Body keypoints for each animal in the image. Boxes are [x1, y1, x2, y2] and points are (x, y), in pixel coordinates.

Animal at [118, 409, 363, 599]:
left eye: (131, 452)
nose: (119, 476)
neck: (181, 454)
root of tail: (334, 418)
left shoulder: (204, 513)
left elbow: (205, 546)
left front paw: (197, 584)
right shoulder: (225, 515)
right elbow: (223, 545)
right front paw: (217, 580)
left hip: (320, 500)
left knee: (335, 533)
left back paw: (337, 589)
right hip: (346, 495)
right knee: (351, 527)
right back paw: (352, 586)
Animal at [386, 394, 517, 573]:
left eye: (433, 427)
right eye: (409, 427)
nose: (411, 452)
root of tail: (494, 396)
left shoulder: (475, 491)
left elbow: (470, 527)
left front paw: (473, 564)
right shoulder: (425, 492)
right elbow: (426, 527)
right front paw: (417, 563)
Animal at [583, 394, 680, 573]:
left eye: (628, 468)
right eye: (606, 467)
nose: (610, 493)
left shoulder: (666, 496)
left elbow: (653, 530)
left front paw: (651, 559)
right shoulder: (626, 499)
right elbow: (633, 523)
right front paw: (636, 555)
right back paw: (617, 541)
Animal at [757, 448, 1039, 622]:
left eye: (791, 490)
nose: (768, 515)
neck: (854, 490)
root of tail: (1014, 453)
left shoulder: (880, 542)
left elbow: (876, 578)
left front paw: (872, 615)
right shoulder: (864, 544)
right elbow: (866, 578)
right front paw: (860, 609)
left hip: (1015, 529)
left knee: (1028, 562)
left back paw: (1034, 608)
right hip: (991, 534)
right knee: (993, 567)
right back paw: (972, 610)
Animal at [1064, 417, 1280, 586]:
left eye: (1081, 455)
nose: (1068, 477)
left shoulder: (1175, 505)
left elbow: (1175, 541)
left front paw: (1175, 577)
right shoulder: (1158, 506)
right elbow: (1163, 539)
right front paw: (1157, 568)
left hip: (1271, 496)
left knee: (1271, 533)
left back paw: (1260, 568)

──────

- _EXERCISE GOAL_: Check every line of the entries for the string "root". Give only the number of lines that hold it.

- _COMPLETED EXERCISE_: 3